Esta solução só é possível graças à cadeia cinemática híbrida, em que os motores elétricos montados à frente não têm ligação física ao V8 biturbo colocado atrás dos ocupantes. Essa separação permite que, além de assegurarem funções essenciais como tração, vetorização do binário e recuperação de energia, os motores dianteiros também fiquem responsáveis por fazer o carro recuar.

Na prática, isto significa que a função “R” depende do sistema elétrico do eixo dianteiro, enquanto o motor térmico (o V8 biturbo) permanece fora da equação nesse momento.

Porquê eliminar a marcha-atrás mecânica?

A decisão tem uma base puramente técnica. Ao dispensar a marcha-atrás na caixa de velocidades, reduz-se:

  • o peso do conjunto;
  • a complexidade mecânica;
  • o volume ocupado dentro da transmissão.

O resultado é uma solução mais elegante, mais leve e, no contexto de um superdesportivo híbrido, mais eficiente.
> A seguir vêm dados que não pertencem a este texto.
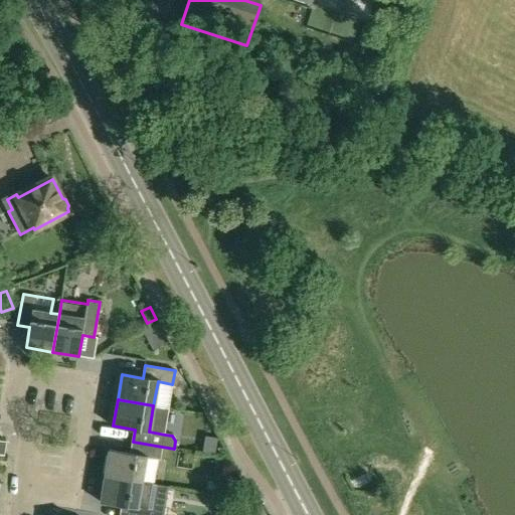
[(218,439),(205,437),(203,452),(216,454),(218,439)]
O que muda na utilização do dia a dia?

Como a marcha-atrás passa a depender dos motores elétricos, o comportamento em manobras pode tornar-se mais suave e previsível, sobretudo a baixa velocidade, com uma entrega de binário muito progressiva. Ao mesmo tempo, esta arquitetura exige que o sistema elétrico esteja operacional para garantir a função de recuo, o que reforça a importância da gestão energética e dos protocolos de segurança integrados no veículo.
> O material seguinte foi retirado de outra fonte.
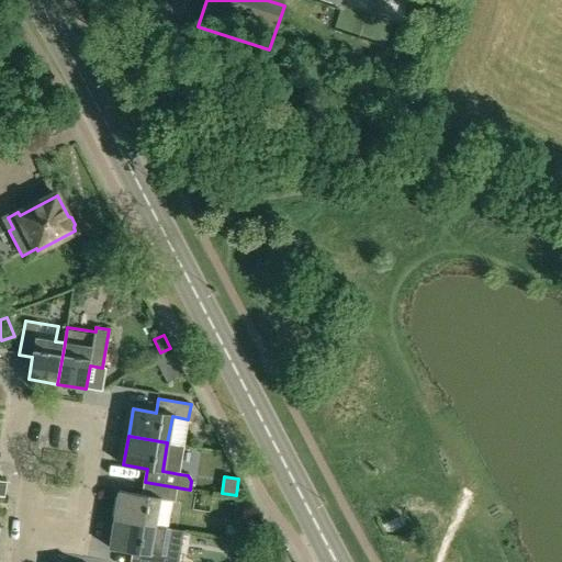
[(120,491),(114,519),(154,526),(158,499),(173,502),(177,487),(145,482),(143,495),(120,491)]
Há também uma consequência prática na sensação ao volante: em vez de uma engrenagem a engatar, a transição para “R” é essencialmente uma mudança de modo, com a transmissão em ponto morto e os motores dianteiros a inverterem o sentido de rotação.

Não é um caso único: Ferrari e McLaren fazem o mesmo

O Aston Martin Valhalla não é, ainda assim, um exemplo isolado. Alguns híbridos da Ferrari e da McLaren recorrem igualmente aos motores elétricos para substituir a tradicional marcha-atrás mecânica, pelo mesmo conjunto de razões: poupança de peso, simplificação e eficiência.